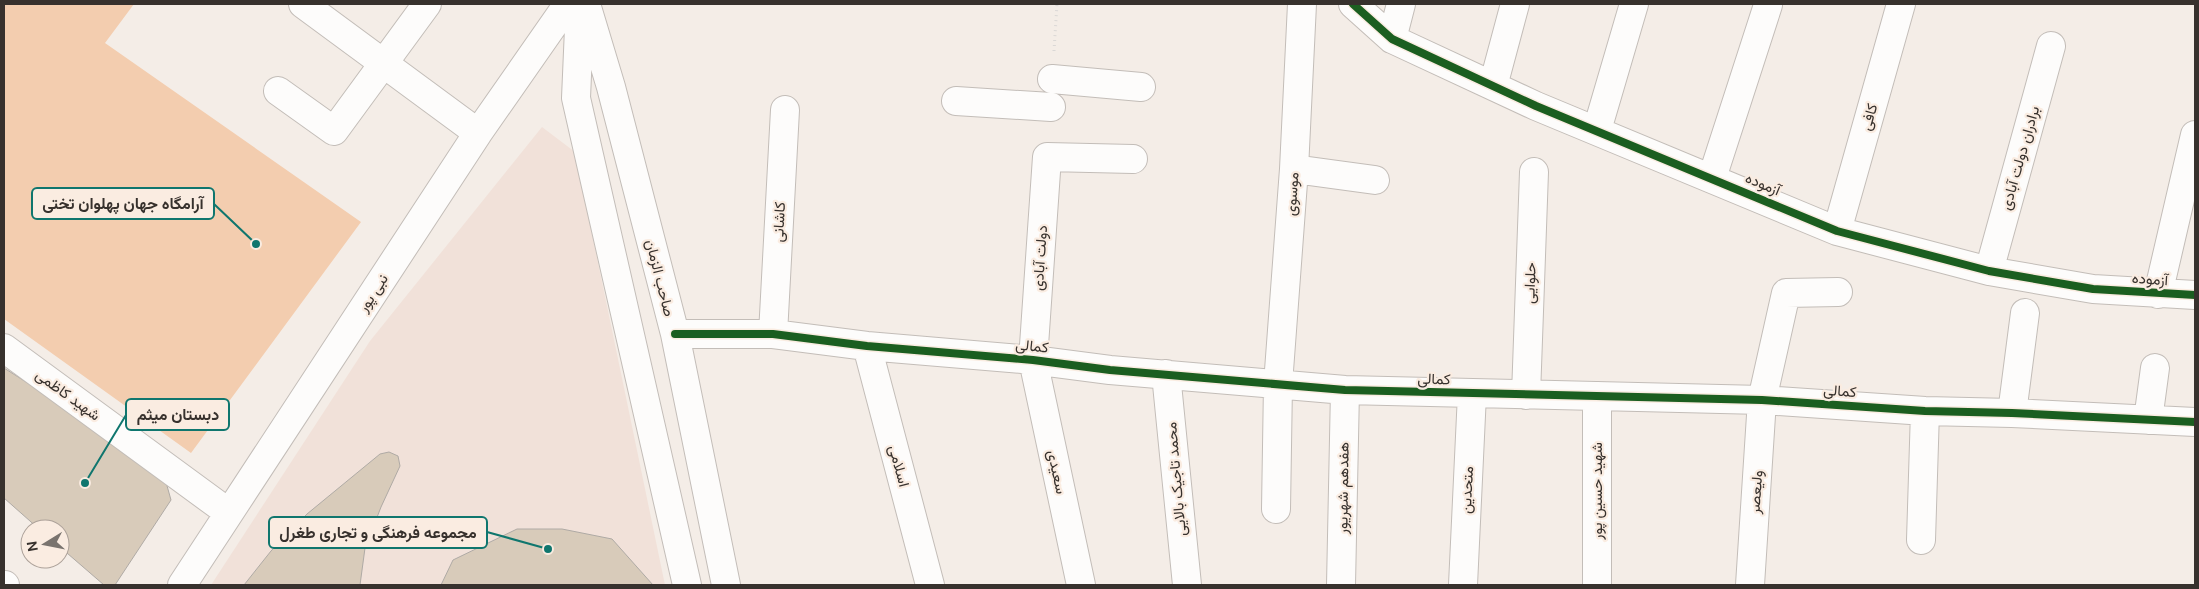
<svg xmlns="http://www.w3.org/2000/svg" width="2199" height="589" font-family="'DM Sans',Vazirmatn,sans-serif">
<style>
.commercial{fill:#f1e1d9}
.green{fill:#f3cdaf}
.building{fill:#d8cbba;stroke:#afaaa5}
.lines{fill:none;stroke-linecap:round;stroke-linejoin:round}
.minor-casing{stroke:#c3bdb8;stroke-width:30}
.path{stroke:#dad8d6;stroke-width:3;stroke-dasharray:1 4;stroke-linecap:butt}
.minor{stroke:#fdfcfb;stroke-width:28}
.cycleway-casing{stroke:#faece1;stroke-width:11}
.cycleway{stroke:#1b5e20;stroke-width:8}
.labels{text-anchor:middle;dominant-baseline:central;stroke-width:4.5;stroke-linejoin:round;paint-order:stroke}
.street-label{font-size:15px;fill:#37312d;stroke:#faece1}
.leader{fill:none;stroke:#0f766e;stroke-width:2}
.callout-dot{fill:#0f766e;stroke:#faece1;stroke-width:2}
.callout{fill:#faece1;stroke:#0f766e;stroke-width:2}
.callout-label{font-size:16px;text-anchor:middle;font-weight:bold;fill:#37312d}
</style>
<rect width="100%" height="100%" fill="#f4ede7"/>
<!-- commercial -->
<path class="commercial" d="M 542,127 L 575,152 L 665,585 L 211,585 L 370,341 Z"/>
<!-- green -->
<path class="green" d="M 4,4 L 134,4 L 105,43 L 361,222 L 191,453 L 4,319 Z"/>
<!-- building -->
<path class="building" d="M 4,368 L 162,468 L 171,500 L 115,585 L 104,585 L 60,547 L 60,529 L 39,529 L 4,498 Z
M 389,452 L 398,456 L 400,466 L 381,507 L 365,548 L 360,585 L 244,585 L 271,551 L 307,514 L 380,454 Z
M 517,529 L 562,529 L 612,539 L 653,585 L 441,585 L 453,560 Z"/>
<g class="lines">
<!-- minor casing -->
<g class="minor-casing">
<path id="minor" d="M 303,4 L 478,133
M 586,4 L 611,87 L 675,334 L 726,585
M 1353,4 L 1392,39 L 1536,106 L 1837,231 L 1989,271 L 2093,289 L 2195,295
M 580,5 L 576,98 L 687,585
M 1392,39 L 1401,4
M 1052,79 L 1141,87
M 1493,86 L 1515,4
M 278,91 L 334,131 L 427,4
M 956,101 L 1051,107
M 1597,130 L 1634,4
M 1294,169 L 1375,180
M 1712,178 L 1768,5
M 1837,231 L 1901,4
M 1989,271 L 2051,46
M 2158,294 L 2195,135
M 675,334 L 773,334 L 867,346 L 1033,360 L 1110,370 L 1345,390 L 1762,400 L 1925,411 L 2012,413 L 2195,422
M 773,334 L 785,110
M 867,346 L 930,585
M 4,348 L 229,513
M 1166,374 L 1187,585
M 1526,395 L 1534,172
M 2012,413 L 2025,313
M 2148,420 L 2155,368
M 1276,509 L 1278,384 L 1294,169 L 1302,4
M 1921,540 L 1925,411
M 4,585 L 5,585
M 182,585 L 478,133 L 568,4
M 1081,585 L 1033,360 L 1047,157 L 1133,159
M 1341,585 L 1345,390
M 1463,585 L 1472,394
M 1597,585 L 1597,396
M 1750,585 L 1762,400 L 1786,293 L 1838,292"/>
</g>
<!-- path -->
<path class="path" d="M 1054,51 L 1057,4"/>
<!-- minor -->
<use href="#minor" class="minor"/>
<!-- cycleway casing -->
<g class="cycleway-casing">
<path id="cycleway" d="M 1353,4 L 1392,39 L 1536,106 L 1837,231 L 1989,271 L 2093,289 L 2195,295
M 675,334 L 773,334 L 867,346 L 1033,360 L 1110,370 L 1345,390 L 1762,400 L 1925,411 L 2012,413 L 2195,422"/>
</g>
<!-- cycleway -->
<use href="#cycleway" class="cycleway"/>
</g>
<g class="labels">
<!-- street labels -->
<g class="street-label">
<text transform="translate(1869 117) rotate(-74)">کافی</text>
<text transform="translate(2020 158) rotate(-74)">برادران دولت آبادی</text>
<text transform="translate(1763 184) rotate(23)">آزموده</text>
<text transform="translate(1292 194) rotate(-86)">موسوی</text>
<text transform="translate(779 222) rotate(-87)">کاشانی</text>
<text transform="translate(1040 258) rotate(-86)">دولت آبادی</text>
<text transform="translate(660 278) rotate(76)">صاحب الزمان</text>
<text transform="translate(2150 279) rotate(4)">آزموده</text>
<text transform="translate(1530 283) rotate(-88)">حلوایی</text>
<text transform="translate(373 293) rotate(-57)">نبی پور</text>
<text transform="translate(1032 346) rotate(6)">کمالی</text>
<text transform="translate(1434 379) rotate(2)">کمالی</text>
<text transform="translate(1840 391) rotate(4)">کمالی</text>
<text transform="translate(68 395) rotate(36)">شهید کاظمی</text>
<text transform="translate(899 466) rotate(75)">اسلامی</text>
<text transform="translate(1057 472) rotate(78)">سعیدی</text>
<text transform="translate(1176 479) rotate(-95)">محمد تاجیک بالایی</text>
<text transform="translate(1343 488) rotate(-89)">هفدهم شهریور</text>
<text transform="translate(1467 490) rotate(-87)">متحدین</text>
<text transform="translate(1597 491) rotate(-90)">شهید حسین پور</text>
<text transform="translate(1756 492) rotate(-86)">ولیعصر</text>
</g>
</g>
<!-- callouts -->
<path class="leader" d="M256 244L214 204M85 483L126 415M548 549L487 532"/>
<g class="callout-dot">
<circle cx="256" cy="244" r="5"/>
<circle cx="85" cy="483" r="5"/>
<circle cx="548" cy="549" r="5"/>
</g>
<g class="callout">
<rect x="32" y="188" width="182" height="31" rx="5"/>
<rect x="126" y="399" width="103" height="31" rx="5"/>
<rect x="269" y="517" width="218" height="31" rx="5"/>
</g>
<g class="callout-label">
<text x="123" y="209">آرامگاه جهان پهلوان تختی</text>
<text x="178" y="420">دبستان میثم</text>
<text x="378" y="538">مجموعه فرهنگی و تجاری طغرل</text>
</g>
<!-- border -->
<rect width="2199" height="589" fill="none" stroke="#37312d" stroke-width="10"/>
<!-- north arrow -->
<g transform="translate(45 544) rotate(260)"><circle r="24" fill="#faece1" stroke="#aca199"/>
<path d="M0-4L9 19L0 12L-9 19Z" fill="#79736e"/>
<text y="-8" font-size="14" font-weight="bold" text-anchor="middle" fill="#37312d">N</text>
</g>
</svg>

WHAT IS BEING ASKED: Could the data above be returned in full, exactly, with every image left out?

WRITTEN ANSWER:
<svg xmlns="http://www.w3.org/2000/svg" width="2199" height="589" font-family="'DM Sans',Vazirmatn,sans-serif">
<style>
.commercial{fill:#f1e1d9}
.green{fill:#f3cdaf}
.building{fill:#d8cbba;stroke:#afaaa5}
.lines{fill:none;stroke-linecap:round;stroke-linejoin:round}
.minor-casing{stroke:#c3bdb8;stroke-width:30}
.path{stroke:#dad8d6;stroke-width:3;stroke-dasharray:1 4;stroke-linecap:butt}
.minor{stroke:#fdfcfb;stroke-width:28}
.cycleway-casing{stroke:#faece1;stroke-width:11}
.cycleway{stroke:#1b5e20;stroke-width:8}
.labels{text-anchor:middle;dominant-baseline:central;stroke-width:4.5;stroke-linejoin:round;paint-order:stroke}
.street-label{font-size:15px;fill:#37312d;stroke:#faece1}
.leader{fill:none;stroke:#0f766e;stroke-width:2}
.callout-dot{fill:#0f766e;stroke:#faece1;stroke-width:2}
.callout{fill:#faece1;stroke:#0f766e;stroke-width:2}
.callout-label{font-size:16px;text-anchor:middle;font-weight:bold;fill:#37312d}
</style>
<rect width="100%" height="100%" fill="#f4ede7"/>
<!-- commercial -->
<path class="commercial" d="M 542,127 L 575,152 L 665,585 L 211,585 L 370,341 Z"/>
<!-- green -->
<path class="green" d="M 4,4 L 134,4 L 105,43 L 361,222 L 191,453 L 4,319 Z"/>
<!-- building -->
<path class="building" d="M 4,368 L 162,468 L 171,500 L 115,585 L 104,585 L 60,547 L 60,529 L 39,529 L 4,498 Z
M 389,452 L 398,456 L 400,466 L 381,507 L 365,548 L 360,585 L 244,585 L 271,551 L 307,514 L 380,454 Z
M 517,529 L 562,529 L 612,539 L 653,585 L 441,585 L 453,560 Z"/>
<g class="lines">
<!-- minor casing -->
<g class="minor-casing">
<path id="minor" d="M 303,4 L 478,133
M 586,4 L 611,87 L 675,334 L 726,585
M 1353,4 L 1392,39 L 1536,106 L 1837,231 L 1989,271 L 2093,289 L 2195,295
M 580,5 L 576,98 L 687,585
M 1392,39 L 1401,4
M 1052,79 L 1141,87
M 1493,86 L 1515,4
M 278,91 L 334,131 L 427,4
M 956,101 L 1051,107
M 1597,130 L 1634,4
M 1294,169 L 1375,180
M 1712,178 L 1768,5
M 1837,231 L 1901,4
M 1989,271 L 2051,46
M 2158,294 L 2195,135
M 675,334 L 773,334 L 867,346 L 1033,360 L 1110,370 L 1345,390 L 1762,400 L 1925,411 L 2012,413 L 2195,422
M 773,334 L 785,110
M 867,346 L 930,585
M 4,348 L 229,513
M 1166,374 L 1187,585
M 1526,395 L 1534,172
M 2012,413 L 2025,313
M 2148,420 L 2155,368
M 1276,509 L 1278,384 L 1294,169 L 1302,4
M 1921,540 L 1925,411
M 4,585 L 5,585
M 182,585 L 478,133 L 568,4
M 1081,585 L 1033,360 L 1047,157 L 1133,159
M 1341,585 L 1345,390
M 1463,585 L 1472,394
M 1597,585 L 1597,396
M 1750,585 L 1762,400 L 1786,293 L 1838,292"/>
</g>
<!-- path -->
<path class="path" d="M 1054,51 L 1057,4"/>
<!-- minor -->
<use href="#minor" class="minor"/>
<!-- cycleway casing -->
<g class="cycleway-casing">
<path id="cycleway" d="M 1353,4 L 1392,39 L 1536,106 L 1837,231 L 1989,271 L 2093,289 L 2195,295
M 675,334 L 773,334 L 867,346 L 1033,360 L 1110,370 L 1345,390 L 1762,400 L 1925,411 L 2012,413 L 2195,422"/>
</g>
<!-- cycleway -->
<use href="#cycleway" class="cycleway"/>
</g>
<g class="labels">
<!-- street labels -->
<g class="street-label">
<text transform="translate(1869 117) rotate(-74)">کافی</text>
<text transform="translate(2020 158) rotate(-74)">برادران دولت آبادی</text>
<text transform="translate(1763 184) rotate(23)">آزموده</text>
<text transform="translate(1292 194) rotate(-86)">موسوی</text>
<text transform="translate(779 222) rotate(-87)">کاشانی</text>
<text transform="translate(1040 258) rotate(-86)">دولت آبادی</text>
<text transform="translate(660 278) rotate(76)">صاحب الزمان</text>
<text transform="translate(2150 279) rotate(4)">آزموده</text>
<text transform="translate(1530 283) rotate(-88)">حلوایی</text>
<text transform="translate(373 293) rotate(-57)">نبی پور</text>
<text transform="translate(1032 346) rotate(6)">کمالی</text>
<text transform="translate(1434 379) rotate(2)">کمالی</text>
<text transform="translate(1840 391) rotate(4)">کمالی</text>
<text transform="translate(68 395) rotate(36)">شهید کاظمی</text>
<text transform="translate(899 466) rotate(75)">اسلامی</text>
<text transform="translate(1057 472) rotate(78)">سعیدی</text>
<text transform="translate(1176 479) rotate(-95)">محمد تاجیک بالایی</text>
<text transform="translate(1343 488) rotate(-89)">هفدهم شهریور</text>
<text transform="translate(1467 490) rotate(-87)">متحدین</text>
<text transform="translate(1597 491) rotate(-90)">شهید حسین پور</text>
<text transform="translate(1756 492) rotate(-86)">ولیعصر</text>
</g>
</g>
<!-- callouts -->
<path class="leader" d="M256 244L214 204M85 483L126 415M548 549L487 532"/>
<g class="callout-dot">
<circle cx="256" cy="244" r="5"/>
<circle cx="85" cy="483" r="5"/>
<circle cx="548" cy="549" r="5"/>
</g>
<g class="callout">
<rect x="32" y="188" width="182" height="31" rx="5"/>
<rect x="126" y="399" width="103" height="31" rx="5"/>
<rect x="269" y="517" width="218" height="31" rx="5"/>
</g>
<g class="callout-label">
<text x="123" y="209">آرامگاه جهان پهلوان تختی</text>
<text x="178" y="420">دبستان میثم</text>
<text x="378" y="538">مجموعه فرهنگی و تجاری طغرل</text>
</g>
<!-- border -->
<rect width="2199" height="589" fill="none" stroke="#37312d" stroke-width="10"/>
<!-- north arrow -->
<g transform="translate(45 544) rotate(260)"><circle r="24" fill="#faece1" stroke="#aca199"/>
<path d="M0-4L9 19L0 12L-9 19Z" fill="#79736e"/>
<text y="-8" font-size="14" font-weight="bold" text-anchor="middle" fill="#37312d">N</text>
</g>
</svg>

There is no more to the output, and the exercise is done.